Source passage:
+-------+

As noted, a receiving PLL circuit separates the received clock from the received data, uses the received clock to recover the data, and then regenerates the clock (attenuating jitter), using it as the internal timebase to reclock the data (see Fgr. 27). In some designs, a receiver might read the synchronizing signal from input data, place the data in a buffer, and then regenerate the clock and output the data with the frequency and phase appropriate to the destination. The buffer must be large enough to prevent underflow or overflow; in the former, samples must be repeated at the output, and in the latter, samples must be dropped (in both cases, ideally, during silences). The method of synchronizing from the embedded transmission clock is sometimes called "genlock." It works well in most point-to-point transmission chains. When the data sampling frequency is different from the local system sampling frequency, a sample rate converter is needed to convert the incoming timebase; this is described in Section 13. Sample rate converters can also be used as receivers for jitter attenuation.

Some receivers used in regeneration devices use a two-stage clock recovery process, as shown in Fgr. 29.

The first step is clock extraction; the received embedded clock is synchronized so the data can be decoded error free in the presence of jitter. An initial PLL uses data transitions as its reference; the PLL is designed to track jitter well, but not attenuate it. At this stage, the sample clock might have jitter. The recovered data is placed in a FIFO buffer. A buffer is not needed if the jitter at this stage is considerably less than one bit period. The second step is jitter attenuation; a PLL with low-jitter clock characteristics locks to the sample clock and retimes it with an accurate reference. The new, accurate clock is used to read data from the FIFO. In other words, the second PLL is not required to track incoming jitter, but is designed to attenuate it. Overall, a receiver must decouple the digital interface from the conversion circuitry before regeneration.

Looked at in another way, degraded sound from a converter due to clock jitter might not be the converter's fault-it might be the receiver's.


FGR. 29 An example of dual-clock transceiver architecture, providing clock extraction and jitter attenuation.

Levels of transmission jitter often depend on cable characteristics. One type of cable-induced jitter, called pattern-dependent jitter, is a modulation that depends on the data values themselves. For example, patterns of 0s might produce more delay in transitions than patterns of 1s.

The amount of modulation is a function of the high frequency loss (bandwidth) of the cable. For example, jitter might be less than 1 ns if the cable has a 3-dB bandwidth of more than 4 MHz, but jitter increases to 9 ns if bandwidth is halved. For this reason, many transmission protocols use a fixed synchronization pattern or preamble; because the pattern is static, this cause of pattern-dependent jitter is removed. However, pattern-dependent jitter can be caused by other factors. For example, pattern-dependent jitter can be correlated to the polarity and frequency of the audio signal. When the coded audio signal level is low and at a single frequency, the more significant bits change together to reflect signal polarity, and pattern-dependent jitter can occur at that frequency. Any serial format that does not scramble its data word is prone to this phenomenon; with scrambling, this pattern-dependent jitter would be decorrelated and thus would be benign.

+-------+

Work instruction 1:
Duplicate the clock recovery passage word for word, everything from "The first step" down to "circuitry before regeneration.".
Work instruction 2:
According to the clock recovery passage, how much does jitter increase to if the cable's bandwidth is halved?
Work instruction 3:
Write the next portion of the passage on clock recovery and cable-induced jitter, picking up right after its final sentence.

Dataset content:
+-------+

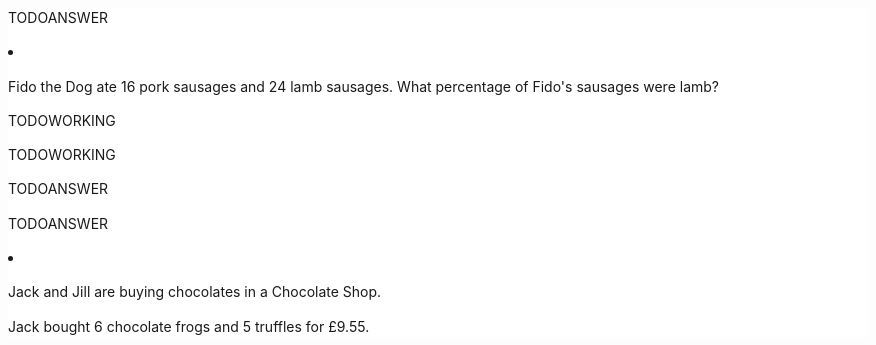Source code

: TODOANSWER

</div>
</div>

</div>
</li>
<li>
<div class='question_envelope rag_red subquestion'>
<div class='topics'>
<ul>
</ul>
</div>
<div class='question subquestion'>

Fido the Dog ate $16$ pork sausages and $24$ lamb sausages. What percentage of Fido's sausages were lamb?

</div>
<div class='workings'>
<div class='working'>

TODOWORKING

</div>
<div class='working'>

TODOWORKING

</div>
</div>
<div class='answers'>
<div class='answer'>

TODOANSWER

</div>
<div class='answer'>

TODOANSWER

</div>
</div>

</div>
</li>
<li>
<div class='question_envelope rag_red subquestion'>
<div class='topics'>
<ul>
</ul>
</div>
<div class='question subquestion'>

Jack and Jill are buying chocolates in a Chocolate Shop.

Jack bought $6$ chocolate frogs and $5$ truffles for $\pounds 9.55$.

+-------+

Task output 1:
The first step is clock extraction; the received embedded clock is synchronized so the data can be decoded error free in the presence of jitter. An initial PLL uses data transitions as its reference; the PLL is designed to track jitter well, but not attenuate it. At this stage, the sample clock might have jitter. The recovered data is placed in a FIFO buffer. A buffer is not needed if the jitter at this stage is considerably less than one bit period. The second step is jitter attenuation; a PLL with low-jitter clock characteristics locks to the sample clock and retimes it with an accurate reference. The new, accurate clock is used to read data from the FIFO. In other words, the second PLL is not required to track incoming jitter, but is designed to attenuate it. Overall, a receiver must decouple the digital interface from the conversion circuitry before regeneration.

Task output 2:
It increases to 9 ns.

Task output 3:
In more complex installations, with many devices, jitter protection is more sophisticated. If devices are cascaded without a master clock signal, clocking is derived from each previous device, which extracts it from its input data. Some devices can pass jitter, or even amplify some jitter components. For example, even if a PLL attenuates high frequency jitter, it might pass low-frequency jitter. Jitter can thus accumulate, to the point where downstream devices lose lock. For more accurate transmission through a signal chain, each piece of equipment must be frequency-locked to a star-configuration distributed master clock. Devices must have both data inputs, as well as external clock inputs.

The use of an external clock is sometimes called master clock synchronization. Each device ignores jitter on its input data and instead accepts a clock from the master reference; jitter cannot accumulate. Interconnection synchronization issues are discussed in Section13.

Jitter in Converters

Jitter must be controlled throughout the digital audio chain, but it’s more critical at conversion points. It must be carefully minimized in the clocks used for both A/D and D/A converters; faults can result in degradation of the output analog waveform. Audio samples must be acquired particularly carefully at the A/D converter. Simply put, clock jitter at the A/D converter results in the wrong samples (incorrect amplitude values) at the wrong time. Moreover, even if these samples are presented to a D/A converter with a jitter-free clock, the result will be the wrong samples at the right time. The magnitude of the error is proportional to the slope of the audio signal; the amplitude of the error increases at higher audio frequencies. Jitter is most critical in the A/D converter clock. Crystal oscillators typically have jitter of less than 10 ps rms; they must be used as reference for the entire digital system. Good circuit design and board layout are mandated. Clocks that use PLLs to divide down a high-frequency master clock to a usable average frequency are often prone to jitter.

Analyzed in the frequency domain, the effects of jitter on the sampling clock of an A/D converter are quite similar to FM modulation; the input frequency acts as the carrier, and clock jitter acts as the modulation frequency. Low-frequency periodic jitter reduces the amplitude of the input signal, and adds sideband components equally spaced at either side of the input frequency at a distance equal to multiples of the jitter frequency. As jitter increases, the amplitude of the sidebands increases. The effect of jitter increases as the input signal frequency increases; specifically, jitter amplitude error increases with input signal slew rate. In A/D converters, jitter must not interfere with correct sampling of the LSB. A 2-ns white-noise clock jitter applied to a successive approximation 16-bit A/D converter will degrade its theoretical dynamic range of 98 dB to 91 dB, as shown in Fgr. 30.

The timing accuracy required for A/D conversion is considerable: the maximum rate of change of a sinusoidal waveform occurs at the zero crossing and can be calculated as 2 Af, where A is the peak signal amplitude and f is the frequency in Hertz. By one estimation, a jitter specification of 250 ps would allow 16-bit accuracy from a full amplitude, 20-kHz sine wave. Only then would the jitter components fall below the quantization noise floor. A peak jitter of less than 400 ps would result in artifacts that decrease the dynamic range by less than 0.5 dB. Steven Harris has shown that oversampling sigma-delta A/D converters are equally susceptible to sinusoidal clock jitter as Nyquist nonoversampling successive approximation A/D converters. Oversampling sigma-delta A/D converters are less susceptible to random clock jitter than Nyquist sampling A/D converters because the jitter is extended over the oversampling range, and lowpass filtered.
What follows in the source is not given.